Ce premier novembre, Daho Ould Kablia a essayé d’“expliquer” l’assassinat d’Abane Ramdane. D’autres avant lui, qui n’avaient pas aussi digéré l’avènement et les orientations du Congrès de la Soummam, se sont essayés à la justification de ce qui fut le plus grave crime politique commis au nom du FLN.
Le propos de l’ancien ministre de l’Intérieur suggère qu’Abane avait, du seul fait de sa personnalité, un problème avec la Révolution. “Abane Ramdane avait une perception différente de la gestion de la Révolution, il était en total désaccord avec les autres dirigeants militaires”, précise-t-il. “Les autres dirigeants militaires”, ce sont ceux qui étaient aux frontières. Du point de vue d’Oujda, l’assassinat d’Abane était devenu probablement “inévitable”, pas pour son arrogance, mais parce que, vivant, il figurait les principes adoptés, en août 1956, de la primauté du politique sur le militaire et de l’intérieur sur l’extérieur. Par sa conception de la Révolution, mais aussi par sa conception de… l’État, il constituait un obstacle au “coup d’État permanent”.

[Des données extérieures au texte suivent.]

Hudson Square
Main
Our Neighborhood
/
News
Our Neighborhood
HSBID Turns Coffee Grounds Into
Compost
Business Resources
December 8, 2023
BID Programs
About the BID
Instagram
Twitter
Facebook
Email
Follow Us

Conscient de l’illégitimité des modalités de prise de pouvoir, le personnel qui, par filiation clanique, monopolise toujours, par la force, par la terreur, et parfois dans le sang, les institutions de l’État, recourt, ainsi, parfois à la justification du crime fondateur du système. C’est une conception de la Révolution et, subséquemment, une conception de l’État que les exécuteurs d’Abane Ramdane ont assassinée. L’historiographie a dissimulé bien des aspects de la Révolution, en particulier ceux qui peuvent expliquer l’impuissance de l’Algérie indépendante à évoluer vers une société de citoyens libres. L’historien El-Korso vient de rappeler la raison politique de l’assassinat d’Abane : “Il avait une perception différente de la guerre de Libération nationale, une perception exigeante, démocratique et dynamique.”

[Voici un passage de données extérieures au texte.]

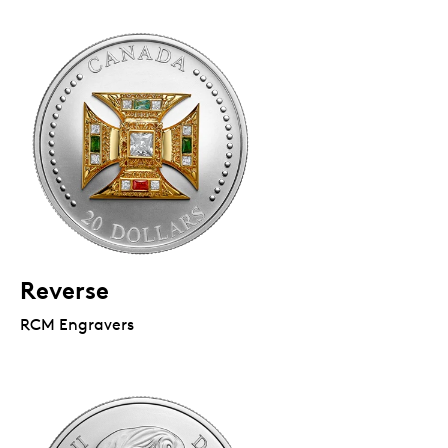
Reverse
RCM Engravers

L’autoritarisme répressif qui sévit encore de nos jours est hérité de ce détournement clanique et violent de la libération. La soif de pouvoir a imposé à la Révolution “une guerre dans la guerre”. L’issue en fut un système qui, parce qu’il s’est emparé de l’État naissant par la force, est condamné à le conserver par la force. C’est cette nature originelle du système qui fait que la guerre de pouvoir se prolonge, plus d’un demi-siècle après l’Indépendance. Elle s’exprime par la traque de toute manifestation de l’aspiration démocratique et l’hostilité à toute forme de liberté citoyenne.

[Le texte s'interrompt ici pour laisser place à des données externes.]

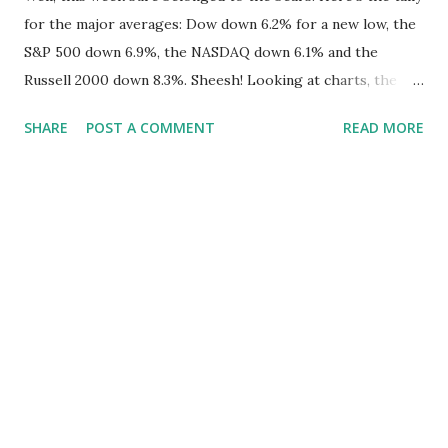
for the major averages: Dow down 6.2% for a new low, the
S&P 500 down 6.9%, the NASDAQ down 6.1% and the
Russell 2000 down 8.3%. Sheesh! Looking at charts, the
averages are all at or below their lower Bollinger Band
SHARE
POST A COMMENT
READ MORE
despite a late day rally on Friday. Some, in looking on the
bright side, have pointed to the fact that the Dow is the
only average to have hit a new low and that this divergence
may signal a bounce. On the other hand, when looking at
weekly charts, it can be seen that the S&P 500 has hit a
new low based on weekly closing prices. This is illustrated
in our two charts below where we compare some of the
TradeRadar statistics to SPY, the S&P 500 SPDR ETF. On a
weekly basis, the Russell 2000 is only a few points above its
November low while the NASDAQ is really the only index
that has not quite broken down to November levels.
Bottom line is that all the averages showed a lot of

Et c’est ce même système inchangé qui prétend aujourd’hui œuvrer à l’avènement d’un “État civil”, suggérant ainsi qu’il se serait émancipé de sa généalogie putschiste et de sa nature politique militariste et policière. Et laissant croire que des élections autoritairement “encadrées” suffisent à homologuer sa mutation démocratique.